- **What you need to do**
Work out how many lines in the entries contain the string "Hyundai", and give nothing but that number.

- **Data entries**
↓↓↓

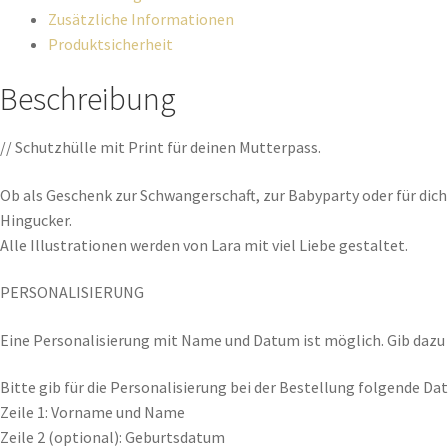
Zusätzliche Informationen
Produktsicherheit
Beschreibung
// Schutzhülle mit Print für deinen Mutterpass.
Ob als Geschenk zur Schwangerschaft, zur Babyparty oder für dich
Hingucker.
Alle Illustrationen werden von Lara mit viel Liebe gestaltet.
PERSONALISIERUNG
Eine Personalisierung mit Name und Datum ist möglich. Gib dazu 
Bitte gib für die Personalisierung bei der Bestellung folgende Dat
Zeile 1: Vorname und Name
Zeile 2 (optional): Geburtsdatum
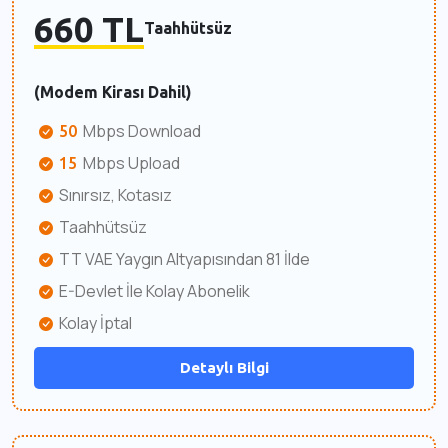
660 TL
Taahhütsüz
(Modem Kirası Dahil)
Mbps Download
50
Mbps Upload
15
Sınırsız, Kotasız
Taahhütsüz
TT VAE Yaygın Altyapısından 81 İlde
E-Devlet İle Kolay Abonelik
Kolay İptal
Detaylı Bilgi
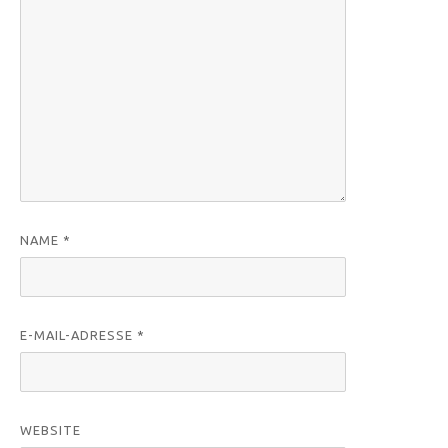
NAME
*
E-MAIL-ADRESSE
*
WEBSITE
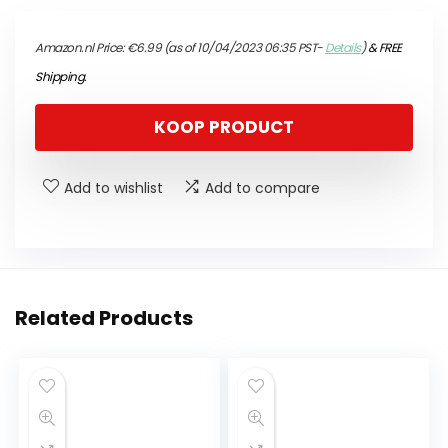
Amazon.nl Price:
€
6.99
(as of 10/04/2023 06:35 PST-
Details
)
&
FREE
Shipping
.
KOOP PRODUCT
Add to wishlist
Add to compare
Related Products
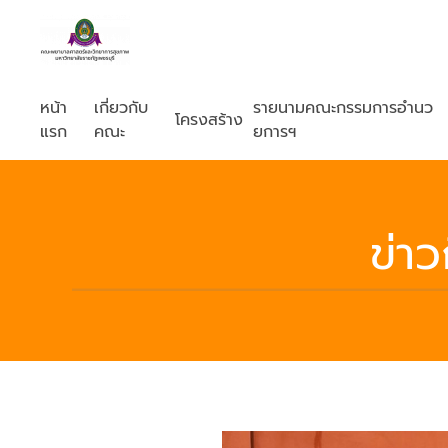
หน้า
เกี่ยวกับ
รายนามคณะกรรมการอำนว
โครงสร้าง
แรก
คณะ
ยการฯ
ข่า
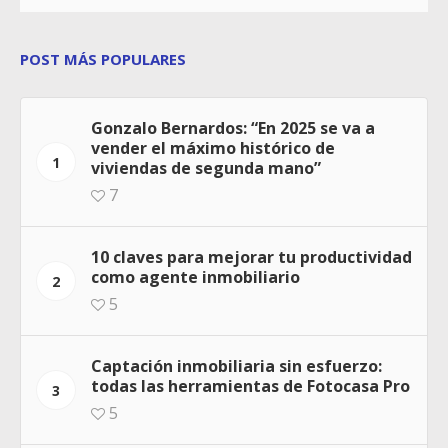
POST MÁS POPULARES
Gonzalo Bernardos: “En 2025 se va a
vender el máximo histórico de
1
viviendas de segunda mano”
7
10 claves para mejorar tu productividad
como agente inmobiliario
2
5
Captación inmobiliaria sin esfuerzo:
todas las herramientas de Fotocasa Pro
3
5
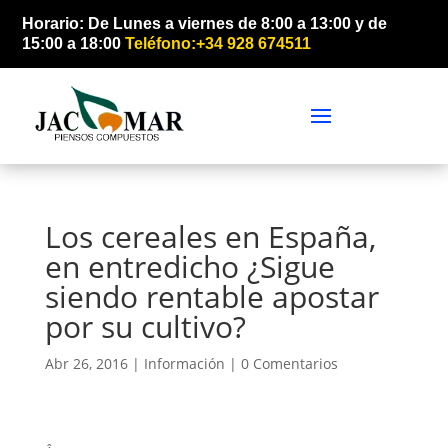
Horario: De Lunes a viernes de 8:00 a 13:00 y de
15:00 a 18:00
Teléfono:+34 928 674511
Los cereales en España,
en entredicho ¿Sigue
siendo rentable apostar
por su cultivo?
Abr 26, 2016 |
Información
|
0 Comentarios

↑↑↑
↓↓↓

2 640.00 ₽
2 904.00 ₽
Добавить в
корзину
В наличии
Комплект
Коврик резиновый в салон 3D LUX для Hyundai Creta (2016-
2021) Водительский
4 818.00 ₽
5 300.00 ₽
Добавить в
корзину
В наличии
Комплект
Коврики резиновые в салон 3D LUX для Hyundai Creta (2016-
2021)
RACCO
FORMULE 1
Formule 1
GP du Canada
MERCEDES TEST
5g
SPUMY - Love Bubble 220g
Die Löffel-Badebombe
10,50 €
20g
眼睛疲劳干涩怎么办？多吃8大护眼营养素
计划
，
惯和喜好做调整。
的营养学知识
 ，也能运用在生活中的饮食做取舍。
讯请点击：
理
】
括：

↑↑↑
↓↓↓

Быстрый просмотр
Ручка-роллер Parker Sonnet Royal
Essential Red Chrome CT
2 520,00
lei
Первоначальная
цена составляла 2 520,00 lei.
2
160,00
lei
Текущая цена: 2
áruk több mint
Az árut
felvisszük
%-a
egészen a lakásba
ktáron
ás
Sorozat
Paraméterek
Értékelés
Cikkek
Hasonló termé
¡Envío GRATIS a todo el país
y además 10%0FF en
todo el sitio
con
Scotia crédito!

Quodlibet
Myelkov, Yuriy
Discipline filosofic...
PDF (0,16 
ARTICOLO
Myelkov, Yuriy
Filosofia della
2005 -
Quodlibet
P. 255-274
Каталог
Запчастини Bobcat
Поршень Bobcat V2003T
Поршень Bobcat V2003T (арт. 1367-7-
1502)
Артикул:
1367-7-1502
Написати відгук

↑↑↑

- **The completed task**
2